Gaussian Processes (GPs)

GPs are a flexible, non-parametric Bayesian approach to regression. Instead of fitting a single function, a GP infers a distribution over functions that are consistent with the data, providing excellent uncertainty quantification.
Python

# 1. Generate some non-linear data
np.random.seed(1)
X_gp = np.linspace(0, 10, 20)[:, None]
y_gp = np.sin(X_gp).ravel() + np.random.normal(0, 0.2, 20)

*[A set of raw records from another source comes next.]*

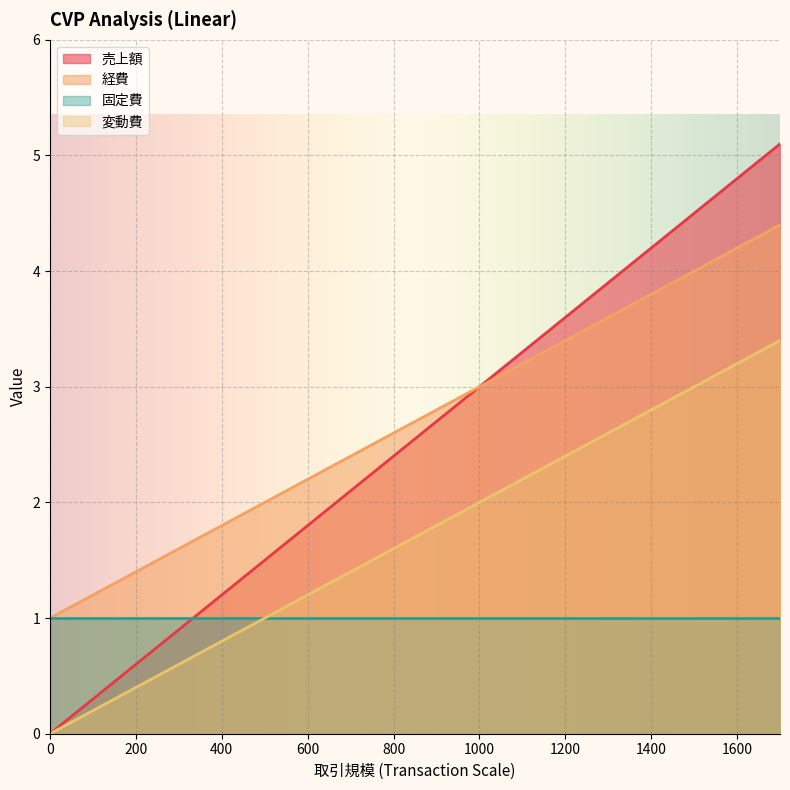

At 400, list the series in order from smallest to largest.

変動費, 固定費, 売上額, 経費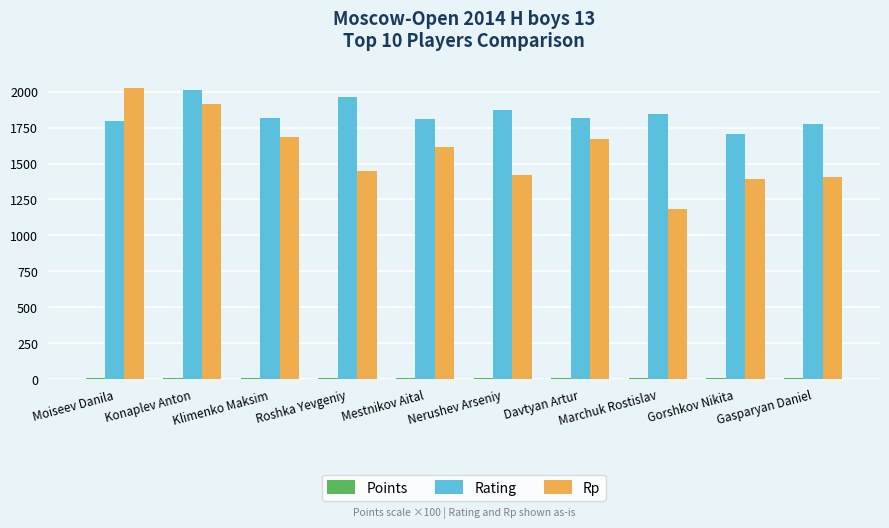

Where does the Rp series first go above 1613?

Moiseev Danila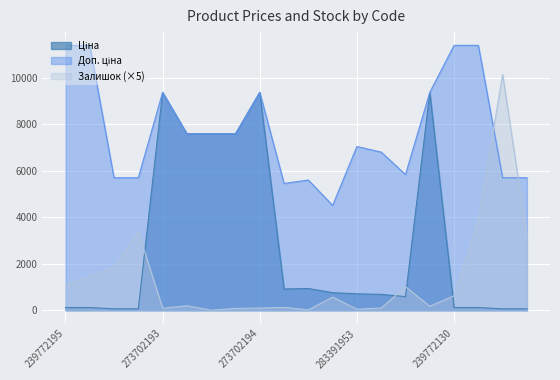

Which series has the largest range (max minus min)?

Залишок (×5)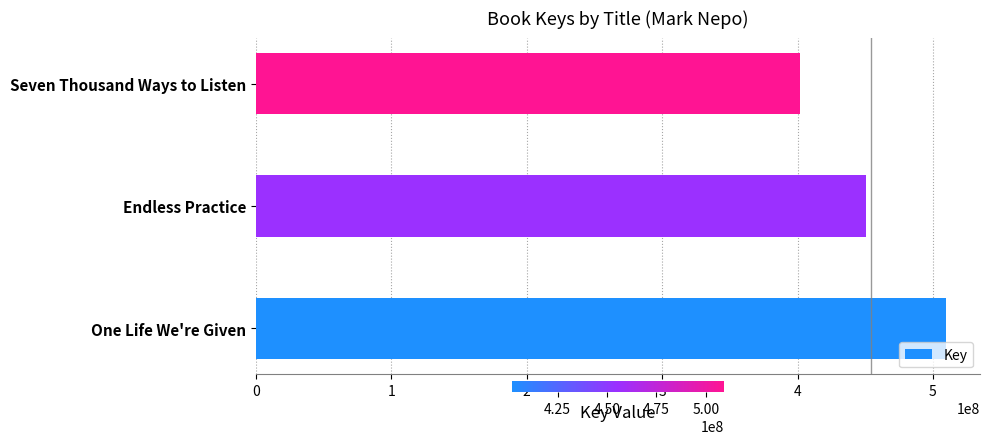

At which category does the chart reach its minimum across all series?

Seven Thousand Ways to Listen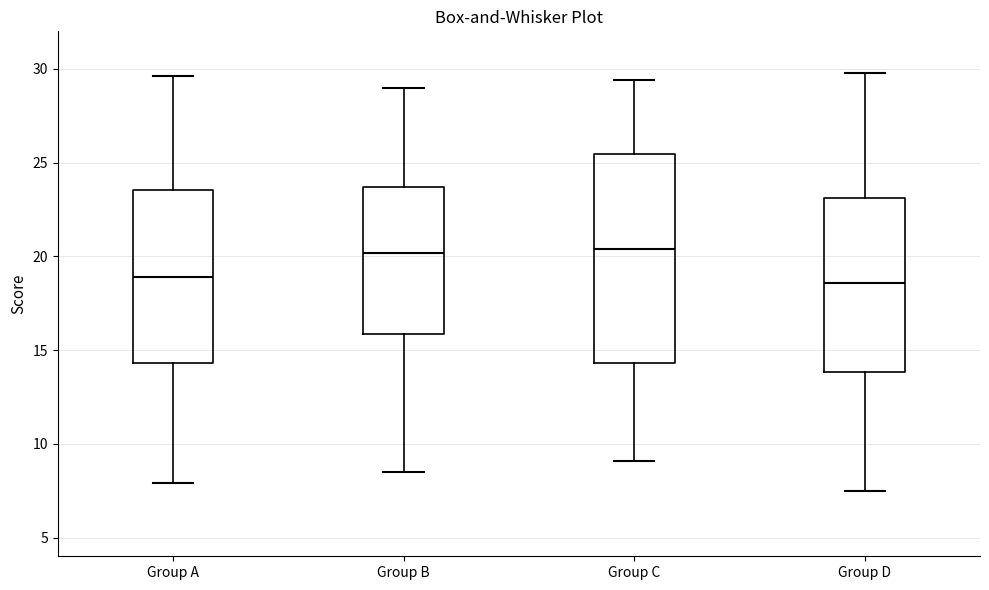

Reading left to right, read every box against the y-axis: the position of its median line, the range the box covers, and the ends of its whiskers. The values are not printed on the chart, so give them approximately, as read against the axis.

Group A: median 19.0, box 14.5 to 23.5, whiskers 8.0 to 29.5
Group B: median 20.0, box 16.0 to 23.5, whiskers 8.5 to 29.0
Group C: median 20.5, box 14.5 to 25.5, whiskers 9.0 to 29.5
Group D: median 18.5, box 14.0 to 23.0, whiskers 7.5 to 30.0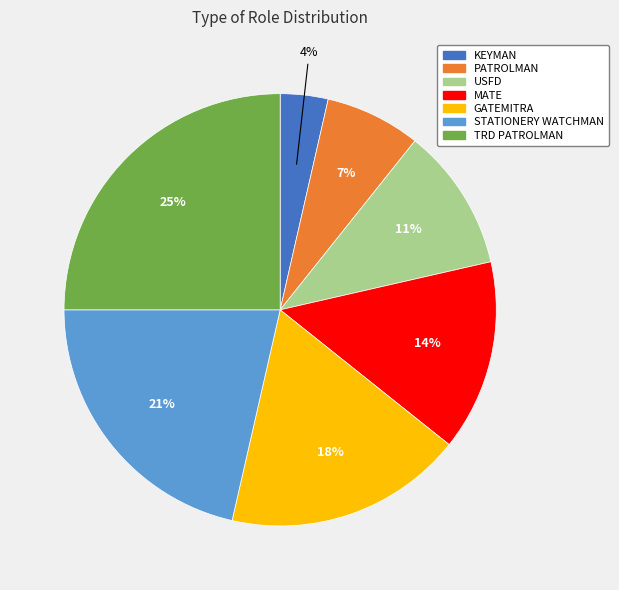

Combined, do TRD PATROLMAN and STATIONERY WATCHMAN account for over 50%?

No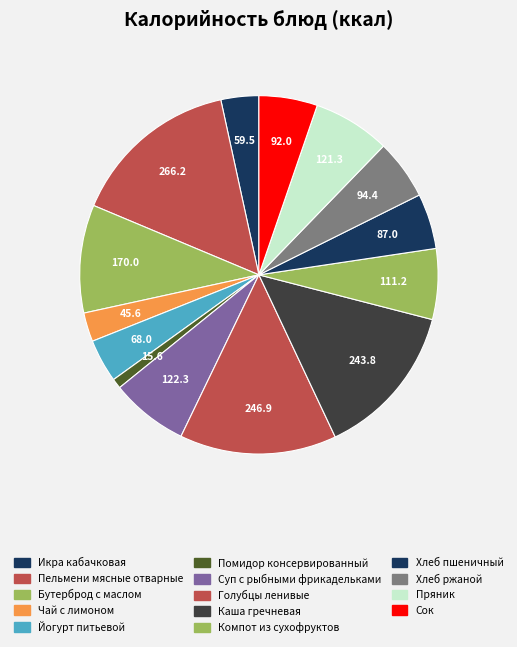

What is the smallest slice in the pie chart?

Помидор консервированный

# 2. Define and fit the Gaussian Process model in PyMC
with pm.Model() as gp_model:
    # Priors for the covariance function hyperparameters
    length_scale = pm.Gamma("length_scale", alpha=2, beta=1)
    eta = pm.HalfCauchy("eta", beta=5)
    
    # Specify the covariance function (kernel)
    cov_func = eta**2 * pm.gp.cov.ExpQuad(1, ls=length_scale)
    gp = pm.gp.Marginal(cov_func=cov_func)
    
    # Prior for the observation noise
    sigma = pm.HalfNormal("sigma", sigma=5)
    
    # Likelihood
    y_ = gp.marginal_likelihood("y", X=X_gp, y=y_gp, noise=sigma)
    trace_gp = pm.sample(1000, tune=1000)

# 3. Predict on new data points
X_new = np.linspace(-2, 12, 100)[:, None]
with gp_model:
    f_pred = gp.conditional("f_pred", Xnew=X_new)
    pred_samples = pm.sample_posterior_predictive(trace_gp, var_names=["f_pred"])

# 4. Plot the GP fit and its uncertainty
plt.figure(figsize=(10, 5))
plt.plot(X_gp, y_gp, 'o', color='C0', ms=8, label="Observed Data")
plt.plot(X_new, pred_samples.posterior_predictive["f_pred"].mean(axis=(0,1)), "C1", lw=2, label="Posterior Mean Function")
az.plot_hdi(X_new.flatten(), pred_samples.posterior_predictive["f_pred"], color='C1', hdi_prob=0.95, fill_kwargs={'alpha': 0.2})
plt.title("Gaussian Process Regression")
plt.xlabel("X")
plt.ylabel("Y")
plt.legend()
plt.show()
The plot beautifully illustrates the power of GPs. The model learns the underlying sine wave and, crucially, the uncertainty (the shaded band) is narrow where we have data and widens dramatically where we don't, perfectly capturing the model's confidence in its predictions.